◆ EXERCISE BRIEF ◆
Copy each of the records below word for word, leaving out the pictures.

◆ EXERCISE MATERIAL ◆
# # #

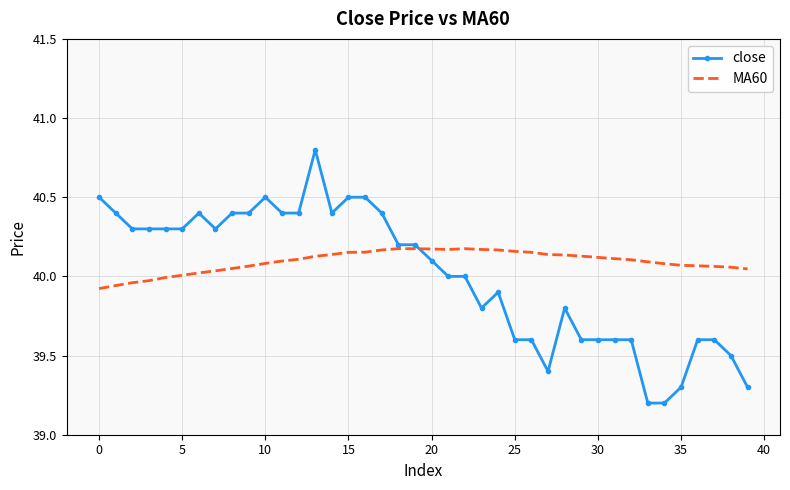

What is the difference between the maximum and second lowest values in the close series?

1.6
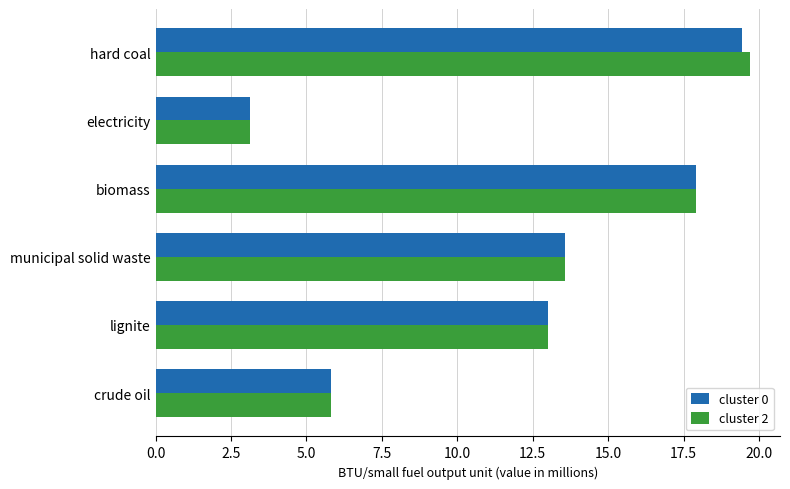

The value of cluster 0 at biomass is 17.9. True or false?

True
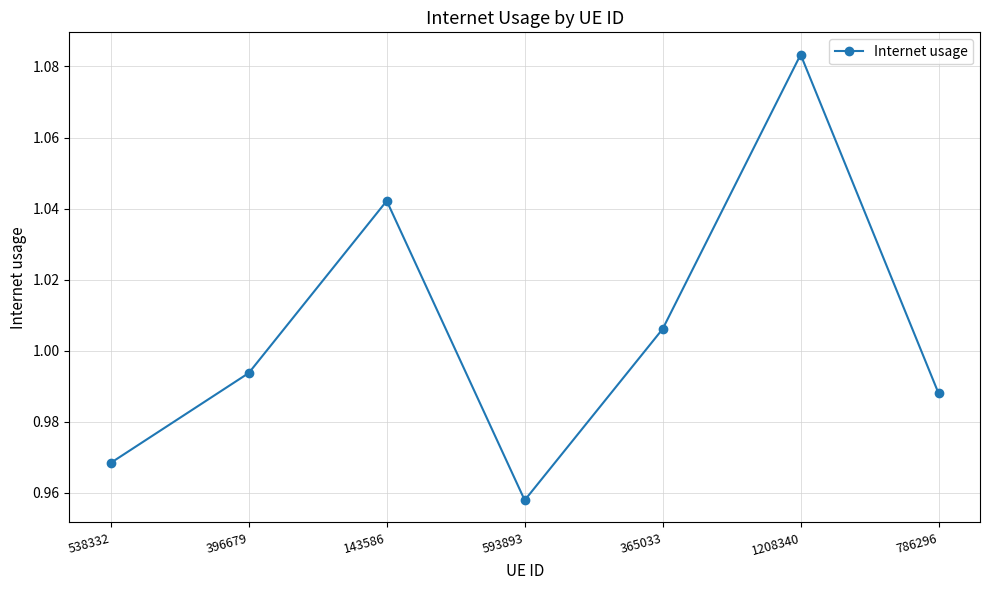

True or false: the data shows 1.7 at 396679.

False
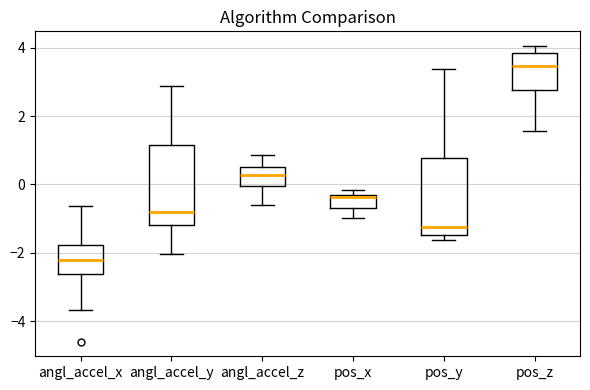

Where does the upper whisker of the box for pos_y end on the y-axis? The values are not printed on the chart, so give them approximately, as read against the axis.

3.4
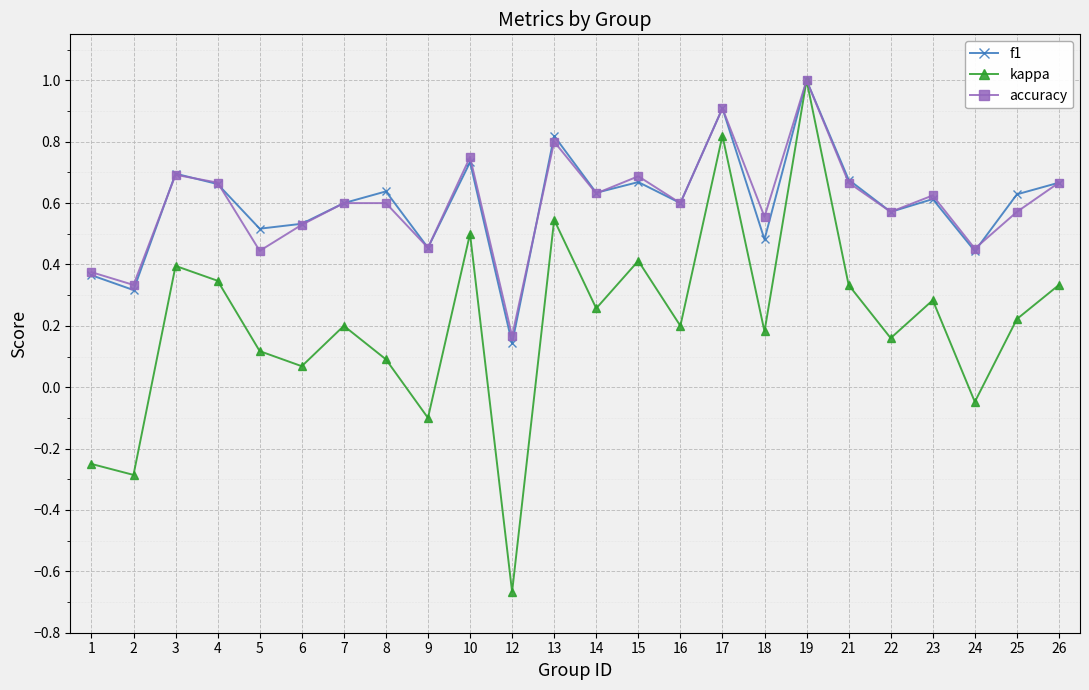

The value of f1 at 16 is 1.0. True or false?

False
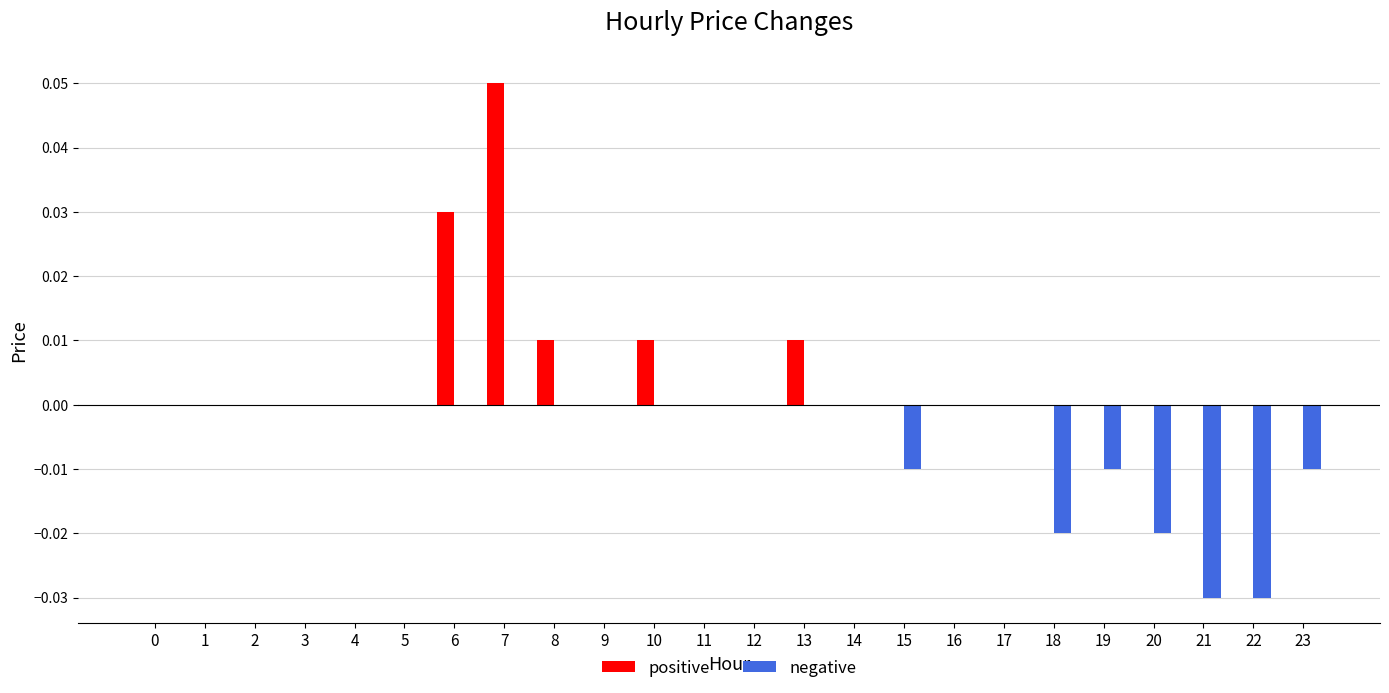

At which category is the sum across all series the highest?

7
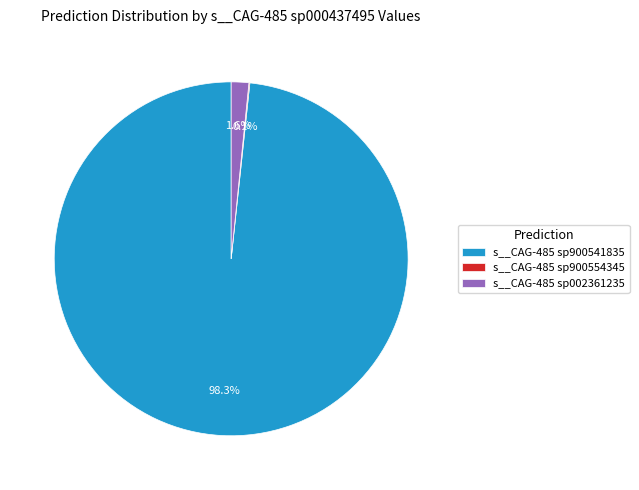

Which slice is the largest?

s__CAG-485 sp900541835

# # #

◆ OUTPUT BELOW ◆
What is the difference between the maximum and second lowest values in the close series?

1.6

The value of cluster 0 at biomass is 17.9. True or false?

True

True or false: the data shows 1.7 at 396679.

False

Where does the upper whisker of the box for pos_y end on the y-axis? The values are not printed on the chart, so give them approximately, as read against the axis.

3.4

The value of f1 at 16 is 1.0. True or false?

False

At which category is the sum across all series the highest?

7

Which slice is the largest?

s__CAG-485 sp900541835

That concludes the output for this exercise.